Exercise prompt:
Copy word for word the lines from the first one down to the line containing "rotate and perspective: rotation", both ends included. Leave the pictures out of your answer.

Records shown:
※ ※ ※
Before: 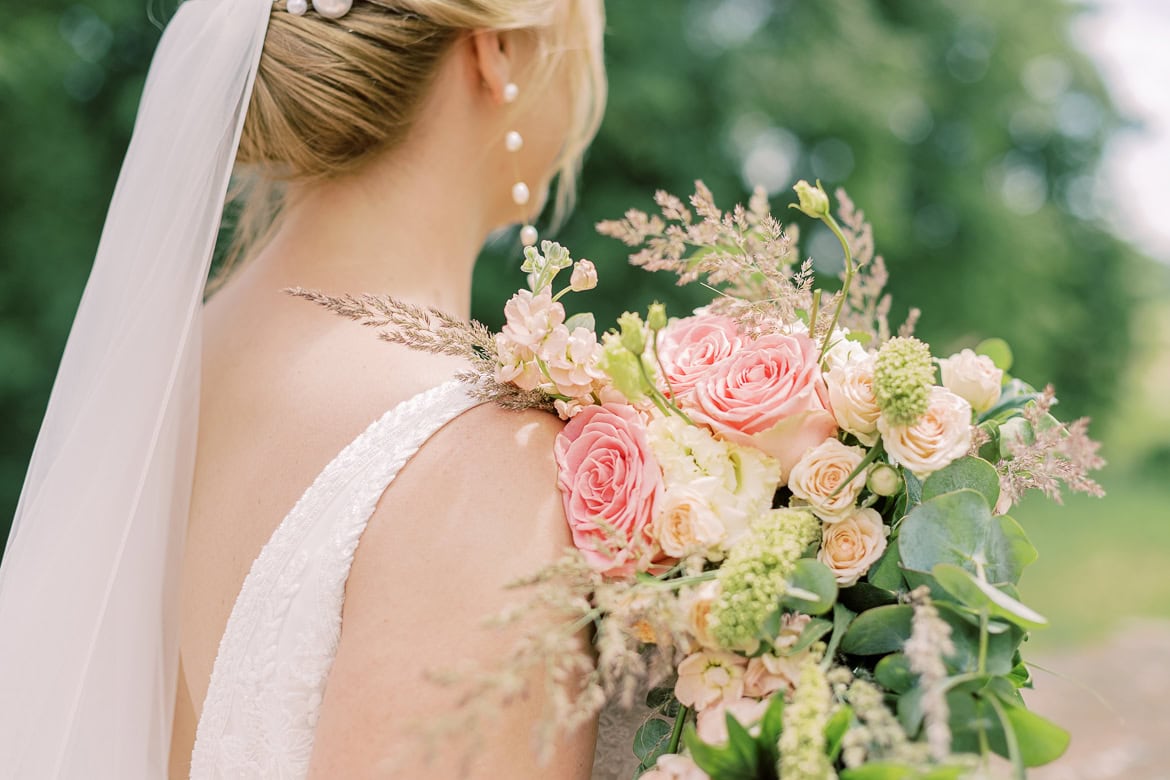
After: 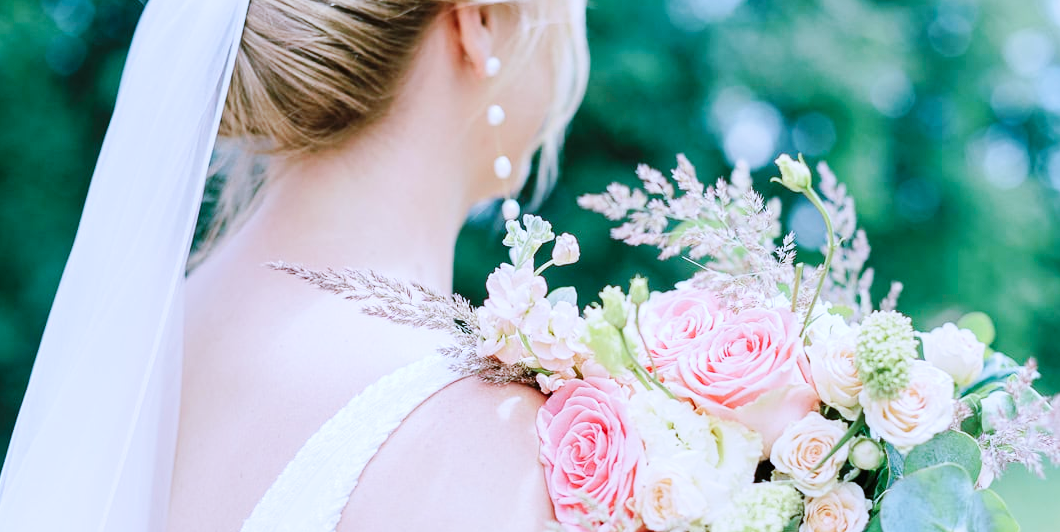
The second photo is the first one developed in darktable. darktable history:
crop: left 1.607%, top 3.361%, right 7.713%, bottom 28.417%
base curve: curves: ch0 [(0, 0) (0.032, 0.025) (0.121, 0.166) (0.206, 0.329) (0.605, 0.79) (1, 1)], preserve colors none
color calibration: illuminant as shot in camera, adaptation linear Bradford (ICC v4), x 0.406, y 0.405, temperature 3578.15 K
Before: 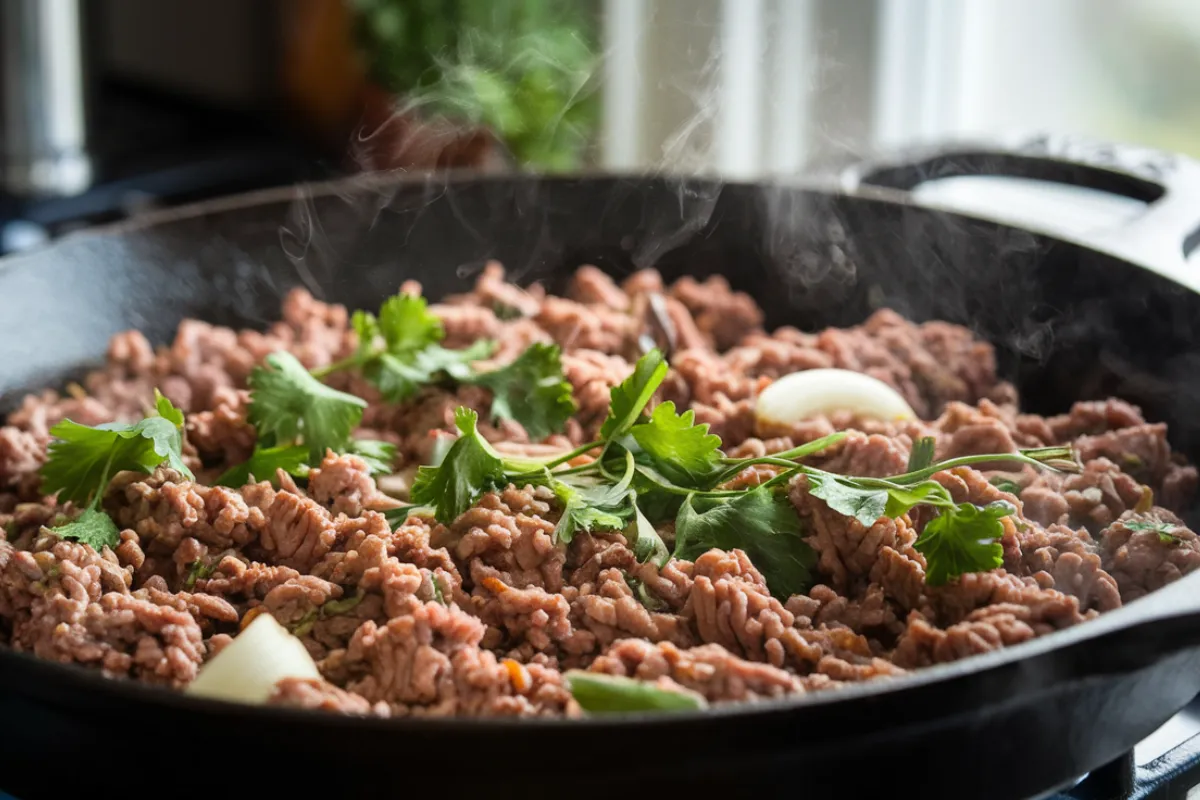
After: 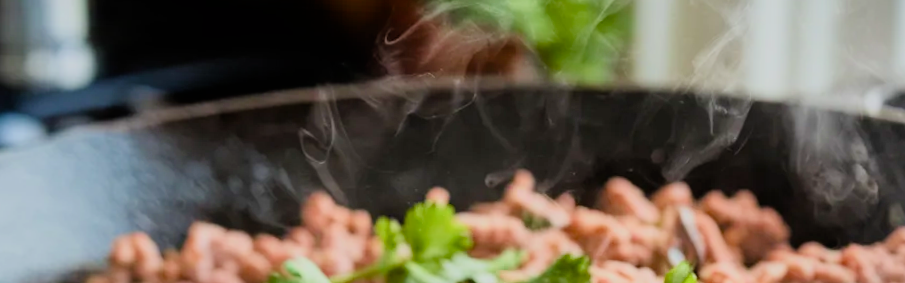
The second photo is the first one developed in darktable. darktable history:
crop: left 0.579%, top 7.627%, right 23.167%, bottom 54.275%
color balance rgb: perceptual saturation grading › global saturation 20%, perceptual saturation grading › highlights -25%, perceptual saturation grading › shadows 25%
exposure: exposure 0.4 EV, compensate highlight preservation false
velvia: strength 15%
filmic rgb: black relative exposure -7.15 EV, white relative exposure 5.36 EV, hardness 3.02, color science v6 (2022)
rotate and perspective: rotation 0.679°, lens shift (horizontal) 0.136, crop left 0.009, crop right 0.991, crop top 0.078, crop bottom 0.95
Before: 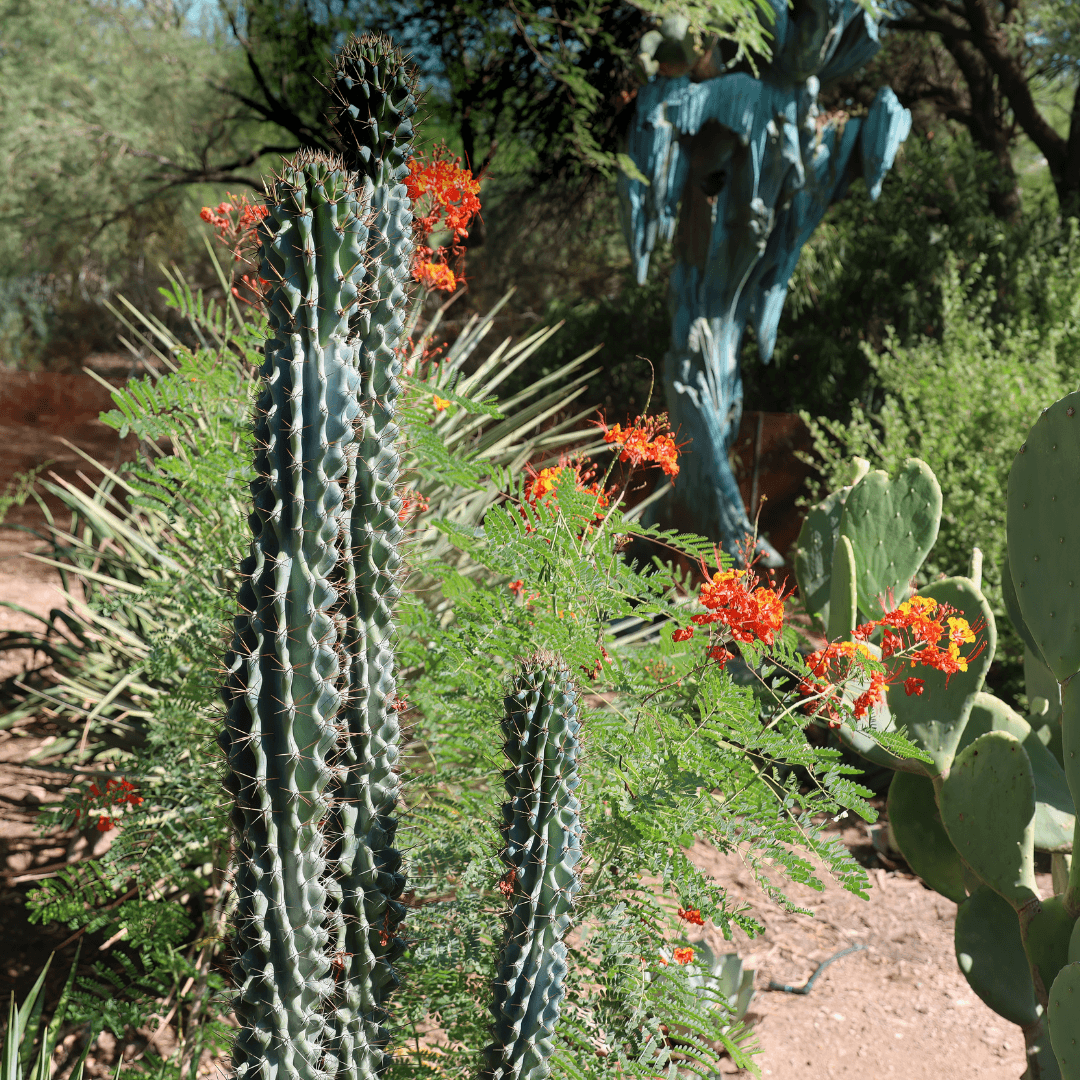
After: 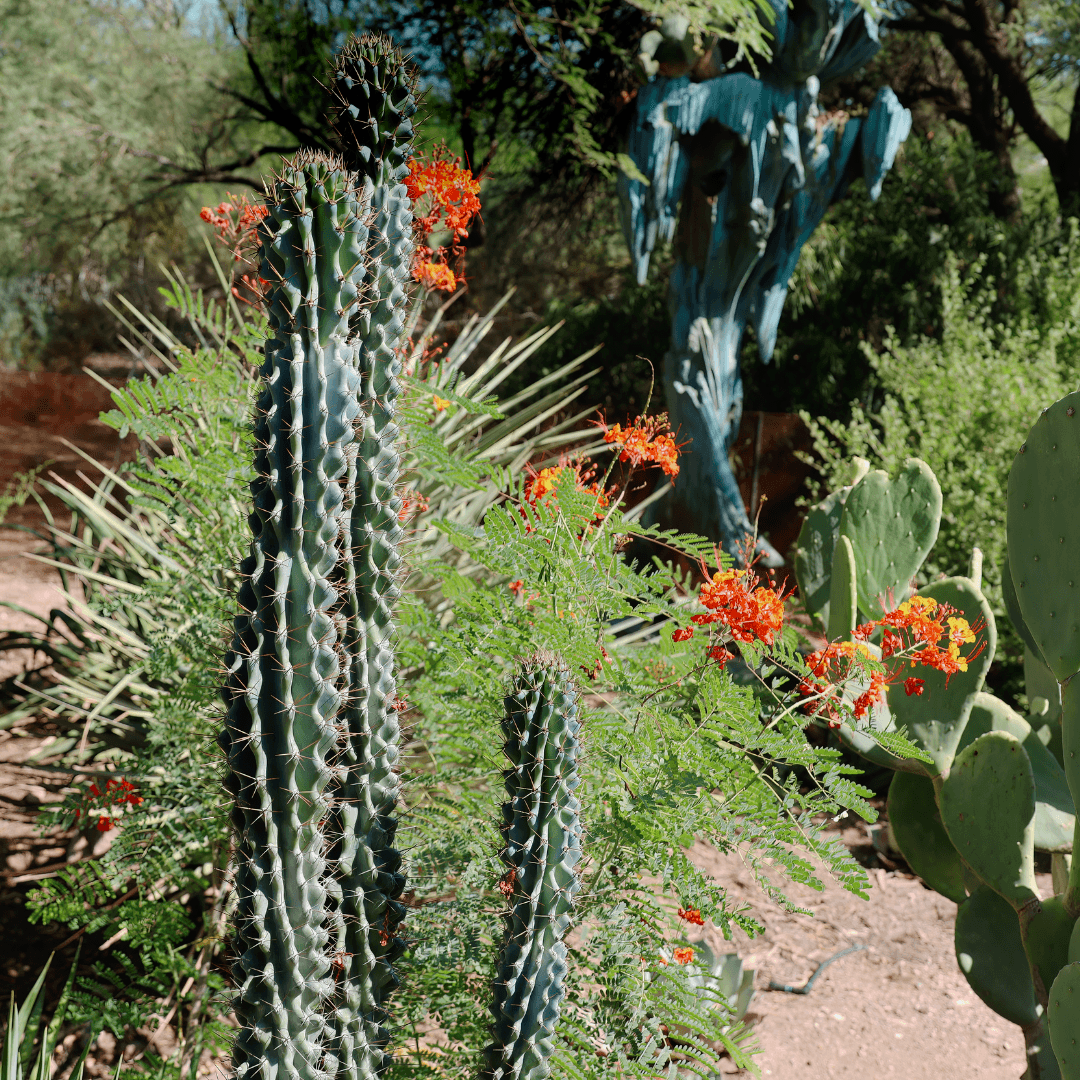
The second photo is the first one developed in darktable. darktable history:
※ ※ ※
Reply to the exercise:
Before: 
After: 
The second photo is the first one developed in darktable. darktable history:
crop: left 1.607%, top 3.361%, right 7.713%, bottom 28.417%
base curve: curves: ch0 [(0, 0) (0.032, 0.025) (0.121, 0.166) (0.206, 0.329) (0.605, 0.79) (1, 1)], preserve colors none
color calibration: illuminant as shot in camera, adaptation linear Bradford (ICC v4), x 0.406, y 0.405, temperature 3578.15 K
Before: 
After: 
The second photo is the first one developed in darktable. darktable history:
crop: left 0.579%, top 7.627%, right 23.167%, bottom 54.275%
color balance rgb: perceptual saturation grading › global saturation 20%, perceptual saturation grading › highlights -25%, perceptual saturation grading › shadows 25%
exposure: exposure 0.4 EV, compensate highlight preservation false
velvia: strength 15%
filmic rgb: black relative exposure -7.15 EV, white relative exposure 5.36 EV, hardness 3.02, color science v6 (2022)
rotate and perspective: rotation 0.679°, lens shift (horizontal) 0.136, crop left 0.009, crop right 0.991, crop top 0.078, crop bottom 0.95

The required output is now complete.